A Senate bill aimed at ensuring Indiana’s public schools receive full funding for all students during the coronavirus pandemic is headed to the governor after lawmakers fast-tracked its passage Tuesday.
The bill redefines what constitutes a “virtual student” and ensures schools receive full funding for all students, regardless of whether they are receiving instruction virtually or in the classroom due to the coronavirus pandemic.
A twice-yearly count of students attending schools is used to determine how much money the state allots to each facility. According to the Senate bill, students will not be counted as “virtual” in the most recent fall and spring counts, even if most or all of their learning takes place online.
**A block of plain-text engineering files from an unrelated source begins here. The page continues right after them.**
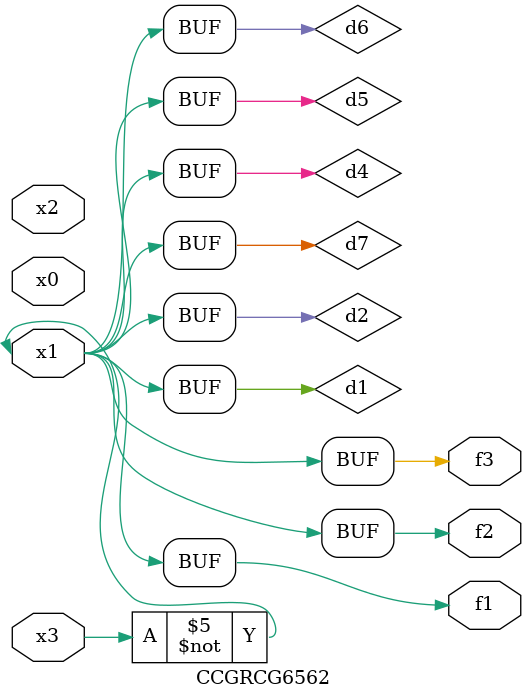
<source format=v>
module CCGRCG6562(
	input x0, x1, x2, x3,
	output f1, f2, f3
);

	wire d1, d2, d3, d4, d5, d6, d7;

	not (d1, x3);
	buf (d2, x1);
	xnor (d3, d1, d2);
	nor (d4, d1);
	buf (d5, d1, d2);
	buf (d6, d4, d5);
	nand (d7, d4);
	assign f1 = d6;
	assign f2 = d7;
	assign f3 = d6;
endmodule

</source>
Without that change, an estimated $160 million would be on the line for schools using hybrid formats or offering instruction online only as a means to minimize the potential spread of COVID-19. Current state law caps per-pupil funding for students who take at least half their classes virtually at 85% of full in-person student funding.
The proposal prompted criticism from virtual learning supporters who questioned why the 85% rule exists at all, noting that the legislation exempts regularly fulltime virtual schools.
Senate Appropriations Committee Chairman Ryan Mishler additionally argued that the bill encourages kids to stay home and receive virtual education, which he said causes them to fall behind.
Most Indiana schools offered both in-person and online options this school year, though some have gone fully virtual at times during periods of peak coronavirus spread.
Still, the bill is a temporary fixes because they would expire at the end of the spring 2021 semester. While Democratic lawmakers requested extensions—in addition to language that would always exempt brick-and-mortar schools from the 85% reduction in funding—Rep. Tim Brown, chair of the House Ways and Means Committee, said lawmakers would wait to make decisions about future school funding until after larger state budget models are discussed.
State officials in September approved a similar method to maintain full funding for school districts during the fall semester. Legislators are now the ones tasked with finding a funding solution for the second half of the academic year.
Republican Gov. Eric Holcomb is expected to sign the legislation. He has maintained that he’s committed to not cutting education funding — even as other state agencies have reduced budgets. He also promised school leaders last summer they would receive 100% of state funding for each of their students, no matter how they receive their instruction.